Isaak Ah Mau

Personal information
- Born: 25 November 1982 (age 43) Auckland, New Zealand

Playing information
- Height: 187 cm (6 ft 2 in)
- Weight: 106 kg (16 st 10 lb)
- Position: Second-row
Club
| Years | Team | Pld | T | G | FG | P |
| 2008–09 | Brisbane Broncos | 4 | 0 | 0 | 0 | 0 |
| 2010–11 | North Qld Cowboys | 5 | 0 | 0 | 0 | 0 |
|  | Total | 9 | 0 | 0 | 0 | 0 |
Representative
| Years | Team | Pld | T | G | FG | P |
| 2006 | Samoa | 3 | 0 | 0 | 0 | 0 |
| 2007–08 | Queensland Residents | 2 | 0 | 0 | 0 | 0 |
- Source:
- Relatives: Leeson Ah Mau (brother)

= Isaak Ah Mau =

Samoa international rugby league footballer

Isaak Ah Mau (born 25 November 1982) is a former Samoa international rugby league footballer who played as a for the North Queensland Cowboys and the Brisbane Broncos in the NRL.

==Background==
Ah Mau was born in Auckland, New Zealand.

He is the brother of Leeson Ah Mau.

==Playing career==
Ah Mau played junior rugby league with the Otahuhu Leopards in New Zealand.
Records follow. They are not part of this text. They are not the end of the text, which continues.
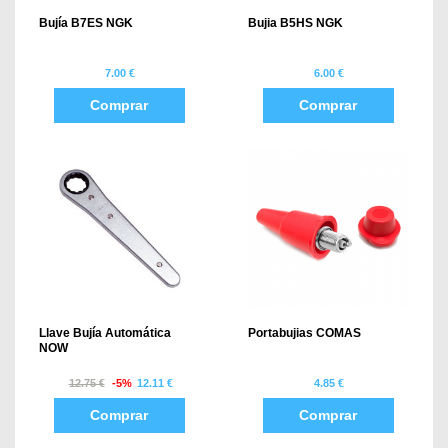
Bujía B7ES NGK
Bujia B5HS NGK
7.00 €
6.00 €
Comprar
Comprar
Llave Bujía Automática
Portabujias COMAS
NOW
12.75 €
-5%
12.11 €
4.85 €
Comprar
Comprar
He debuted for the Brisbane Broncos in the NRL in 2008 after playing for the Ipswich Jets in the Queensland Cup. The following season he remained with the Broncos but played for their Queensland Cup feeder side, Easts Tigers.

He signed with the North Queensland Cowboys for the 2010 and 2011 seasons. Ah Mau also played for the Mackay Cutters in the Queensland Cup. His contract with the Cowboys expired at the end of the 2011 season, and he left the club having appeared in five NRL matches. Isaak was involved in the 2013 Tertiary Student Rugby League World Cup playing for Australia having won the grand final 16–26 over England.